La PERPL s’applique selon son article 2 § 3 dans tous les États membres depuis le 1er janvier 2009, à l’exception du Danemark. Elle est à la disposition des justiciables, parallèlement aux procédures prévues par les législations des États membres, selon son article 1. Cela signifie que que la PERPL ne remplace pas et n’harmonise pas les procédures civiles nationales, mais elle coexiste avec elles.[10] Bien que le règlement établisse des règles détaillées relatives à la PERPL, certains éléments essentiels dépendent toujours des règles du droit interne. Le droit interne comble ainsi les lacunes dans tous les cas qui ne sont pas spécifiquement prévus par le règlement.[11] Cela concerne en particulier la compétence et l'organisation des juridictions, la possibilité et les modalités de la procédure de recours, les règles détaillées sur la signification et la notification de documents, l'obtention de preuves, ainsi que les frais de justice.[12]

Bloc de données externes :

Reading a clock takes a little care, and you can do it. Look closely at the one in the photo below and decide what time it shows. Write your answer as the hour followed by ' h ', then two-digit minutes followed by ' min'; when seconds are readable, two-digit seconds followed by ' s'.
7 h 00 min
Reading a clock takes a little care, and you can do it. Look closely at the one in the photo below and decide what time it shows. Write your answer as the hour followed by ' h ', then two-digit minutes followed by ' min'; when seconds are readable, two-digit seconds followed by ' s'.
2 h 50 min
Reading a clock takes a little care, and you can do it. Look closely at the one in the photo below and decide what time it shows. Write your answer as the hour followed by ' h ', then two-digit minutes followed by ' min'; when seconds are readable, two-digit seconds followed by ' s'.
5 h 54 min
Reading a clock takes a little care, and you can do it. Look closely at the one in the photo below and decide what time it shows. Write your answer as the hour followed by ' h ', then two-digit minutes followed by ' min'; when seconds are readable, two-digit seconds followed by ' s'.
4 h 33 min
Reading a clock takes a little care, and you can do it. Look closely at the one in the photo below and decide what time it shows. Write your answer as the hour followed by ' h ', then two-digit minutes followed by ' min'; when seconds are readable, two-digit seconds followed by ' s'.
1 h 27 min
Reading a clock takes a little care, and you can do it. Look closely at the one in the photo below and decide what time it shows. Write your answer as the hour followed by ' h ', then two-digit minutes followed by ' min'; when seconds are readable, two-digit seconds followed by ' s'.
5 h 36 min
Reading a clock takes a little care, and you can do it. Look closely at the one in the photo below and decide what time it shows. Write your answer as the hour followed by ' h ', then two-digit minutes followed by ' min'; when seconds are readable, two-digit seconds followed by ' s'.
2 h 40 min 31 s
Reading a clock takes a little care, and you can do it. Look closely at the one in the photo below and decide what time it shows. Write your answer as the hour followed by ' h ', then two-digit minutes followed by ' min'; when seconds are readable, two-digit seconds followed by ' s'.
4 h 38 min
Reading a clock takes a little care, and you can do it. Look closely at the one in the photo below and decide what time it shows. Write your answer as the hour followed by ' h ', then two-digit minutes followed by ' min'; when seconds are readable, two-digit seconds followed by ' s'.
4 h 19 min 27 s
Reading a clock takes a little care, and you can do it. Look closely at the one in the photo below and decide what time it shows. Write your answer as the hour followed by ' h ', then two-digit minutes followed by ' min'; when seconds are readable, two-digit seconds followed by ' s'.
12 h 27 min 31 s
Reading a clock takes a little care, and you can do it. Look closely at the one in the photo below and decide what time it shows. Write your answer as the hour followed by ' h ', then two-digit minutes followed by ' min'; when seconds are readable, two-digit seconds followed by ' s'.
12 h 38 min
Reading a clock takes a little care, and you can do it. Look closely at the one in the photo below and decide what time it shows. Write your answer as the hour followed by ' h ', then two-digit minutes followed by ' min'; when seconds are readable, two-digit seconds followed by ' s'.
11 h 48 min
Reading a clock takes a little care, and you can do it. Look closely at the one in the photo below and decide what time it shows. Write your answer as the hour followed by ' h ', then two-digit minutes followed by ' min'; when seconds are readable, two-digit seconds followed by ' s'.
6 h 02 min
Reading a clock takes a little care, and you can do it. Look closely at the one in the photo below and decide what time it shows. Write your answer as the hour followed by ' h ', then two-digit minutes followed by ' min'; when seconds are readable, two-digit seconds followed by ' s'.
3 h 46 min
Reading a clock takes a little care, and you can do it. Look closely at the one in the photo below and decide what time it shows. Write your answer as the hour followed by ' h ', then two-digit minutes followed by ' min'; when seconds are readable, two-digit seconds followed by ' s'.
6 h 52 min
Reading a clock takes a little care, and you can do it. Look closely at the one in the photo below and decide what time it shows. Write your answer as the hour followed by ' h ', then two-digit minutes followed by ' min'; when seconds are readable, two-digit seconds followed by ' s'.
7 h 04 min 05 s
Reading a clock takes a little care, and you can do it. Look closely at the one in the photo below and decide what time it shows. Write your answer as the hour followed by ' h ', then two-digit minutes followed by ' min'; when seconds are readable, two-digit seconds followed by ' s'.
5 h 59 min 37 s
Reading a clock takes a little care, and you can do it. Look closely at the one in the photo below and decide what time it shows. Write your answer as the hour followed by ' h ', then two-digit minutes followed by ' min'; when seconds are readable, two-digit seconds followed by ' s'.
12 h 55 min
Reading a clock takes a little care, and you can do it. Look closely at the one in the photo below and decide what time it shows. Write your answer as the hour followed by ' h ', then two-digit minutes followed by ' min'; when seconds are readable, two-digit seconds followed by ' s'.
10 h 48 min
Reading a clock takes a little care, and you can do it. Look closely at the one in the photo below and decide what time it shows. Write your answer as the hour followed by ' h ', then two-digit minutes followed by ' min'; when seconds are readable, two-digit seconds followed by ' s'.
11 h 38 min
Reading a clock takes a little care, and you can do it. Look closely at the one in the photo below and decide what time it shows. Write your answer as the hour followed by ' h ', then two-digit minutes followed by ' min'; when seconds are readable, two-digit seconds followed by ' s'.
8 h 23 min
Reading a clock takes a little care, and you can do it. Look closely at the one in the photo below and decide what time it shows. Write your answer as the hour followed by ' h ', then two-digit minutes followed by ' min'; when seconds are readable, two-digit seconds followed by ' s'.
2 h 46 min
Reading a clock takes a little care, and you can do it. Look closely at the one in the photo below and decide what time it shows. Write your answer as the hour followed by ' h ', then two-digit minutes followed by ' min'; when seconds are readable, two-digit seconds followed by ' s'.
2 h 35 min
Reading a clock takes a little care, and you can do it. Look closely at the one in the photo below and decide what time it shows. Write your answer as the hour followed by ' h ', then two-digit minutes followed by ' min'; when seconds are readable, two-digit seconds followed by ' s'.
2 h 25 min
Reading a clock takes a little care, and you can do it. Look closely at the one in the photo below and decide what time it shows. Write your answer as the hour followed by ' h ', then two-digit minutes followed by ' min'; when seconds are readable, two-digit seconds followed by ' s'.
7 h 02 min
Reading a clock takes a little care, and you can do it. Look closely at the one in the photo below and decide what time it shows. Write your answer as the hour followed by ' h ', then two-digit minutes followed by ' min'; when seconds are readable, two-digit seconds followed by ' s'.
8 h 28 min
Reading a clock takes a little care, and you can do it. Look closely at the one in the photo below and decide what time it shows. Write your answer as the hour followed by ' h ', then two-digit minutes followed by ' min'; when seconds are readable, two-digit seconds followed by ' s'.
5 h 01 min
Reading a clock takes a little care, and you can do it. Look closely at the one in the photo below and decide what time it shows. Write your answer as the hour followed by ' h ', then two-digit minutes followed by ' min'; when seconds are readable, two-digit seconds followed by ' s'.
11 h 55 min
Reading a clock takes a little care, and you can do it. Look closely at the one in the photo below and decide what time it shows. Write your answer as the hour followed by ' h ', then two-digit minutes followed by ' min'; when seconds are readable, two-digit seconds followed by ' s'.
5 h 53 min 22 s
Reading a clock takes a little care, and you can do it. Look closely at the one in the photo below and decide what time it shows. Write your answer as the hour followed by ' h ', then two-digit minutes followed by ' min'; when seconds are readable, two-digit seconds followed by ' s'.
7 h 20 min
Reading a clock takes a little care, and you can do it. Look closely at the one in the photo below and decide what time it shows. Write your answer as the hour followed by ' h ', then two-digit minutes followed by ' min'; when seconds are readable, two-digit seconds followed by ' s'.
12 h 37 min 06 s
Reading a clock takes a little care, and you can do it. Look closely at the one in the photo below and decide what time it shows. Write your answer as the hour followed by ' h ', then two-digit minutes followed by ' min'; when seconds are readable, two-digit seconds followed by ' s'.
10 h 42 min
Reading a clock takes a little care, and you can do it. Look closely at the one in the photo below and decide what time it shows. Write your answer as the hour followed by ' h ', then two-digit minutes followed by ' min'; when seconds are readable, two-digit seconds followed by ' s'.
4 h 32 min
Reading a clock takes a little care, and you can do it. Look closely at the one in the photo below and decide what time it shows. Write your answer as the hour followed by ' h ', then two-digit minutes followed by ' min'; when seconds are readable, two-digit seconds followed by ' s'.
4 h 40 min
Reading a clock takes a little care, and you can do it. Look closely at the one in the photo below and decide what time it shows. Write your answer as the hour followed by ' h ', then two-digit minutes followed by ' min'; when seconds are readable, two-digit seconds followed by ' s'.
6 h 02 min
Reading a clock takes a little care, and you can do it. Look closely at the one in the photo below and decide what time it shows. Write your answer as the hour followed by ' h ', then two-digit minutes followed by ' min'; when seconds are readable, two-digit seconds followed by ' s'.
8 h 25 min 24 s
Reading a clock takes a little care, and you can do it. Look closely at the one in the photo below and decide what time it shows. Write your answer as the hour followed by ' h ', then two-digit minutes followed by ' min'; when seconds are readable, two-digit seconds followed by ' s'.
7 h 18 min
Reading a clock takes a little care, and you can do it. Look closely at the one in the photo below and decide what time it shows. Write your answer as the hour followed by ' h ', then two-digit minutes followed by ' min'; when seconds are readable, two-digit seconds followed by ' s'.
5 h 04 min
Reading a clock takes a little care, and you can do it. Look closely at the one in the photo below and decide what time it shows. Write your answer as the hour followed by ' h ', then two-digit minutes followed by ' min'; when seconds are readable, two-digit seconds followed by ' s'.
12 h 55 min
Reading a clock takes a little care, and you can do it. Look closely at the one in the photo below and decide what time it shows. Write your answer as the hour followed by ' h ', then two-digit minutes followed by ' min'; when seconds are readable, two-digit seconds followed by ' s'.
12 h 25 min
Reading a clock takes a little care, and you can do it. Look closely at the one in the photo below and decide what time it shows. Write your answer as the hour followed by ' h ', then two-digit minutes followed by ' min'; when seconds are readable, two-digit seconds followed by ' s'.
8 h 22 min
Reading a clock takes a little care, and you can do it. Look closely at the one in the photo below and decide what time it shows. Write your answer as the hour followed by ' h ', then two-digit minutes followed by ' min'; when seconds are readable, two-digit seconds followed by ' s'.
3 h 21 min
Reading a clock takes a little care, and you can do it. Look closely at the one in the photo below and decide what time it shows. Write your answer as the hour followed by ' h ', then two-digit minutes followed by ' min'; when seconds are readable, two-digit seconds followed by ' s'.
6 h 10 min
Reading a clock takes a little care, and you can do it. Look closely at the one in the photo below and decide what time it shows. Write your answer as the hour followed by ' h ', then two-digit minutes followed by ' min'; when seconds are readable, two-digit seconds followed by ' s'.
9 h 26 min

2. La relation avec les autres instruments de l’Union

Ci-après seront étudiés d’autres instruments de l’Union européennes concernant les litiges transfrontaliers ainsi que leur relation avec le règlement relatif à la PERPL.

a) La relation avec le règlement Bruxelles I bis et les règlements Rome

I et Rome II

Le règlement instituant une PERPL ne contient aucune règle de compétence. Pour établir la compétence des juridictions parmi les différents États membres de l’Union et en ce qui concerne les États tiers, il convient d’appliquer les dispositions du règlement Bruxelles I bis[13]. De plus, sur certains points, le règlement sur la PERPL renvoie explicitement à Bruxelles I bis, notamment en ce qui concerne les définitions de « domicilie », « demande » et « demande reconventionnelle ».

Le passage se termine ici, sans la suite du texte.